I had no idea that personal development, self-care, growth, fulfillment, and joy could be a part of a career path, or anything my friends would want to talk about. I realize now that constant complaints about hating work are boring, and banter about projects that light us up are a welcomed breath of fresh air.

If you are stuck in the wrong job, your inner dialogue probably sounds something like the following:

"I need this job. I'm not really good at anything. I've been here a while. I'm not qualified to do anything. I hate my boss, but where else am I going to go? Ugh, today sucks. I'm so over today. I bleeping hate this place."

How to Change Your Life

If you want to make a change, you can, but it will require work, introspection, courage, faith, and, initially, some pain. The following steps got me out of a job I hated and onto a career path meant for me:

  1. Meditate every morning. Listen to your inner monologue from the witness seat. Hear the sounds around you and feel your full feelings as they bubble up in your body.
  1. Set an intention to check back into this quiet part of you three times during the workday. Set alarms on your phone to do it. Ask yourself, “Do I feel healthy? Does my body need anything? Am I happy?”
  1. Write a letter to your boss. Don't give it to them, but write it. Write all the things you've never said but always wanted to, and read it every night for one week.
  1. Decide how you want to feel. For example, I wanted to feel respected, confident, creatively free, relaxed, and motivated. Decide how you want to feel and assess if your needs are met in your current workplace. (For help figuring out how you want to feel, I recommend The Desire Map by Danielle LaPorte)
  1. Journal. After you've gotten used to morning meditation, add journaling afterward as part of your morning ritual.
  1. Set a date—one that intuitively speaks to you, and on that day, write down what you really want. No limits, no judgment, no fear. Maybe you want to be able to work from home and raise a family. Maybe you want to be able to travel the world while you work. Maybe you want better health benefits and more beneficial perks. Whatever it is, get it down on paper.
  1. Let go.
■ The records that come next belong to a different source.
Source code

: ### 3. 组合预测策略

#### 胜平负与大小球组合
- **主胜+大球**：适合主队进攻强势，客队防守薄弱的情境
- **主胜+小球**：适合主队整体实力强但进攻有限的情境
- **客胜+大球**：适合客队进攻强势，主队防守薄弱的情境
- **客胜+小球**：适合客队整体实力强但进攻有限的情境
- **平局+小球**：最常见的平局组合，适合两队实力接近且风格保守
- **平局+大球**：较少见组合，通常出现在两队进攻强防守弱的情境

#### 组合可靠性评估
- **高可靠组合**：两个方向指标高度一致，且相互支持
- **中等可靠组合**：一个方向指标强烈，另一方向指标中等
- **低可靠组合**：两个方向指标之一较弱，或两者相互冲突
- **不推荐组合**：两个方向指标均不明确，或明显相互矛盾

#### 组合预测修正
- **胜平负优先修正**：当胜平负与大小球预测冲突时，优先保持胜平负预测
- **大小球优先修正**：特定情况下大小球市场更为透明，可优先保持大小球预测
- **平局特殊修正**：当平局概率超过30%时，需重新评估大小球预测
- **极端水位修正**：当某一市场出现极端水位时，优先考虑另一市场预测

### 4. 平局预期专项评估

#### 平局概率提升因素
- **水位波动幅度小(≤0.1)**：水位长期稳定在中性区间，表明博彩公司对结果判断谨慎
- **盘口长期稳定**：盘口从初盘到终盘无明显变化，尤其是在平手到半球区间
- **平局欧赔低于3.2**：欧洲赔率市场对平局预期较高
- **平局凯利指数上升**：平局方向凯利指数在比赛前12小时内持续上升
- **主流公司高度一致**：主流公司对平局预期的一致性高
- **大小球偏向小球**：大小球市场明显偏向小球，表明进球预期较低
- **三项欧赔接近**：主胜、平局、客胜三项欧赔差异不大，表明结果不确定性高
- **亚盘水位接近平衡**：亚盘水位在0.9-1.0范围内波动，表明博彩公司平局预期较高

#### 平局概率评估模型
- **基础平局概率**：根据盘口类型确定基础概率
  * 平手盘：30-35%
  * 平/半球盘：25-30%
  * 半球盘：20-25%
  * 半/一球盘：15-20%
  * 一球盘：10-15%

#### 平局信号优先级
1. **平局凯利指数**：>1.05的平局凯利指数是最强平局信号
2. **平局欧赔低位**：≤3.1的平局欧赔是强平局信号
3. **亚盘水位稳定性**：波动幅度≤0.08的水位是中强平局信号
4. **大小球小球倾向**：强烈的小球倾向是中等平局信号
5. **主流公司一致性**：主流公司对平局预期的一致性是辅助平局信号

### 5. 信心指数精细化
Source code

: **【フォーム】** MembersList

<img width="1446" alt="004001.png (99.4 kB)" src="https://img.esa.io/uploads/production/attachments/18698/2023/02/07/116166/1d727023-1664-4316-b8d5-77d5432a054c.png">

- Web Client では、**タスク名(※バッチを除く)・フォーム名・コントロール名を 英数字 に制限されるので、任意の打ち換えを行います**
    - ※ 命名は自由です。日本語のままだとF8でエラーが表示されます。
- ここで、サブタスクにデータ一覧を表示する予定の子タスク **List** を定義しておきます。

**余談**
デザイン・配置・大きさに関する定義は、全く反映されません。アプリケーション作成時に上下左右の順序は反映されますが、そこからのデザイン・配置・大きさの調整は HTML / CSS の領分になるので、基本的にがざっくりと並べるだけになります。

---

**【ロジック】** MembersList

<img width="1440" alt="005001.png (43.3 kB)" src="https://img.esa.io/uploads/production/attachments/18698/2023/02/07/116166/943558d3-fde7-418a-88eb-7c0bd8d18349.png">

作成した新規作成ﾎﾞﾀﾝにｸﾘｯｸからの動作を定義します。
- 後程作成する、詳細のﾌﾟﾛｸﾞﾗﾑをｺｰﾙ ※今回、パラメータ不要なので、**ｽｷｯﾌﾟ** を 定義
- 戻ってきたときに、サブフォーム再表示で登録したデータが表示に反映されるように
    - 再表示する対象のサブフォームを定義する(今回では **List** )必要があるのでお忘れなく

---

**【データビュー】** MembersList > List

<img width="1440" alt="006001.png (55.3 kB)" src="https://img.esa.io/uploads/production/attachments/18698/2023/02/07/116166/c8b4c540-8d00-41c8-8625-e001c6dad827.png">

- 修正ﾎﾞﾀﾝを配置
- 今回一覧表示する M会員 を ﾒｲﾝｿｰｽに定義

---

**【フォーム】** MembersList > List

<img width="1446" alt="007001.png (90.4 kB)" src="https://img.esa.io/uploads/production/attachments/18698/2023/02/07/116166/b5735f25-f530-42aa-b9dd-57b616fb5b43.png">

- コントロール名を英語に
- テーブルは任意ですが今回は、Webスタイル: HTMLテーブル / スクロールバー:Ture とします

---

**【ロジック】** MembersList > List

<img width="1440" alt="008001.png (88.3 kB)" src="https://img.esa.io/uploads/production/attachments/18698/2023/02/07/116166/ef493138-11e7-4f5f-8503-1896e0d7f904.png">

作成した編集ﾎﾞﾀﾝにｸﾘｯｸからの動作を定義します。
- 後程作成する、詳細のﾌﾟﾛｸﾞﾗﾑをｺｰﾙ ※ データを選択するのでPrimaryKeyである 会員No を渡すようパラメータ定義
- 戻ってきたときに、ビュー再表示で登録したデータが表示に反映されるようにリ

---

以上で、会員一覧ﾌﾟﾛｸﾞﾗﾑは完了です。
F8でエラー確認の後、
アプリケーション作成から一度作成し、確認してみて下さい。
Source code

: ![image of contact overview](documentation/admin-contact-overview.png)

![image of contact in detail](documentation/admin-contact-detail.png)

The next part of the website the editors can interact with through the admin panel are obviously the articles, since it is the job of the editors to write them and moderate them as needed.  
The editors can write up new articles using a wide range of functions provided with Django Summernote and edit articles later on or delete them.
Affirm that the Universe has heard you, that it is an active forcefield of energy and working on your behalf. Create a ritual to do this. If you pray, say it in prayer. Write it down and burn it. Write it down and stick it under your pillow. Speak it out loud to an understanding friend. Whatever resonates with you, do it.
  1. Follow the clues. Signs will appear. You will be inspired to take actions that may seem crazy, weird, or out of your natural rhythm— you should probably take them anyway. I know you've heard that the magic happens outside of your comfort zone, and now is the time to get uncomfortable. For support in taking scary leaps of faith, I recommend reading The Subtle Art of Not Giving a F*ck, by Mark Manson.
  1. Listen to “9 to 5” by Dolly Parton. Sing it in your car at the top of your lungs. Actually, forget that—sing it at karaoke. This one's not just for fun—singing and dancing release your heart vibes into the world and create feel-good chemicals in your brain. Plus, at karaoke, you'll be uncomfortable, confirming your commitment to 8. Go. Sing.
  1. Continue following the clues and report back. Keep us posted. This process may take days, weeks, months, or years, but set it in motion now and see where you're at in one year, five years, and ten years. Remember—the best time to plant a tree is twenty years ago. The second best time is now.